Dojo: Unit, Flow - That Is Lean Thinking

by Piotr Jozwiak

This workshop gives an opportunity to apply Lean thinking and experience it's benefits in safe, dry environment with use of simple paper-folding game. Learn what flow efficiency is, verify importance of focus on a unit, understand where secondary needs come from and observe boost in quality and profit without even thinking about them.

"Experiential Learning Model" by David Kolb is used: workshop starts with an exercise of paper-boat folding in teams, participants are free to choose and use any of their usual approach to production and product delivery. Summary of results is made and discussed, then an explanation of flow efficiency and Lean is given. A second sessions of paper-boat folding follows, for participants to test Lean: to focus on a unit flow, observe results, reflect, discuss - and improve in third exercise after that. Examples of possible Lean applications in participants environments conclude the workshop.

Prerequisite Knowledge:
• none

Learning Outcomes:
• A quick, practical introduction to Lean.
• Experience how a change in thinking improves production revenue and product delivery times along with product quality, waste reduction and customer satisfaction.

Workshop History:
Such workshops where given to 20+ teams (120+ people) as a quick, introductory training to Lean.

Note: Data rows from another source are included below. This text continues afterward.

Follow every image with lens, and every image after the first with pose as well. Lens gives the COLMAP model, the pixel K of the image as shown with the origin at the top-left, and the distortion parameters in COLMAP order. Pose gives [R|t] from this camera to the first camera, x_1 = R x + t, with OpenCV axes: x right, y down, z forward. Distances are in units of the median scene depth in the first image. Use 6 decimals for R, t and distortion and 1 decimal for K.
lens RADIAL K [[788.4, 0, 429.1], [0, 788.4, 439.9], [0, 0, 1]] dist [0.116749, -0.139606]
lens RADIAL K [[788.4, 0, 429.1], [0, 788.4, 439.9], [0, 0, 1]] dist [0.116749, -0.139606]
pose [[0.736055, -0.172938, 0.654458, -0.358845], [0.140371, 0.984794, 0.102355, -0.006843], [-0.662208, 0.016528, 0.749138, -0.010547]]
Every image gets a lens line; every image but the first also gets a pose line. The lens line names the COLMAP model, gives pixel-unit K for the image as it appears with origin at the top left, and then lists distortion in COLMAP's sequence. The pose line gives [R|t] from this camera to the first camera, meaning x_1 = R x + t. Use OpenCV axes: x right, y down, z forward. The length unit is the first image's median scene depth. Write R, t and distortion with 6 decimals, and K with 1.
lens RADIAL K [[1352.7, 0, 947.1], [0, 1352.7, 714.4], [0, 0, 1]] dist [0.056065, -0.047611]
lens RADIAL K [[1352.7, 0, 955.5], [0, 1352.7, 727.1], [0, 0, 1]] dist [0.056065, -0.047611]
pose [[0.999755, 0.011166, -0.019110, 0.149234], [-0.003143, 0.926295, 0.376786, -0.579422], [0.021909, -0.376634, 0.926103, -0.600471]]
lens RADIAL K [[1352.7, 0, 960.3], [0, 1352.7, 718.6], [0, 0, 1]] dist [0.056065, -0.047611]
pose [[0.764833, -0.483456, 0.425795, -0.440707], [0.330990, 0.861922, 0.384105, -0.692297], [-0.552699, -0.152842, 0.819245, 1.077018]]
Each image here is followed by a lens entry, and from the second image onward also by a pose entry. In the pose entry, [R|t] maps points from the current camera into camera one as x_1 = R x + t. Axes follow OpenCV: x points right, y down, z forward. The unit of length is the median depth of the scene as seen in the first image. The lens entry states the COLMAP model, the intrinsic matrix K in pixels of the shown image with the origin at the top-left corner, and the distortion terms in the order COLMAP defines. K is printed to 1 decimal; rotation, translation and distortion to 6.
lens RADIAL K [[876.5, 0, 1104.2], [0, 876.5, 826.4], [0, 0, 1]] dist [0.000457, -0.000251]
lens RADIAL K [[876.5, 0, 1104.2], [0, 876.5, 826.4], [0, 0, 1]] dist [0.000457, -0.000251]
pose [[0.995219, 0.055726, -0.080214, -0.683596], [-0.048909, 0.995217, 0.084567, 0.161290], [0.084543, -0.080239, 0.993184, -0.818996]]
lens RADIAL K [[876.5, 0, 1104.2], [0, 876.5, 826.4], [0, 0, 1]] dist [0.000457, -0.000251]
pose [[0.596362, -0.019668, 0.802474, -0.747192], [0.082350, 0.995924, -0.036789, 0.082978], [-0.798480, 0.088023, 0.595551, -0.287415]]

Dojo: Buisiness Needs Discovering Game

by Radek Lont

One of key process patterns defined by Specification By Example is 'Derive scope from goals'. But the goals come form business needs located in business minds.

Attending the workshop you will learn how to discover business needs during conversation with business people.

Key learning outcomes:

* What is a 'business need' and types of it?
* Set of smart questions to discover and clarify business needs
* How to use Conversation Patterns to deal with conversation deadlock?
* How to suggest business people choosing your own solution of an issue?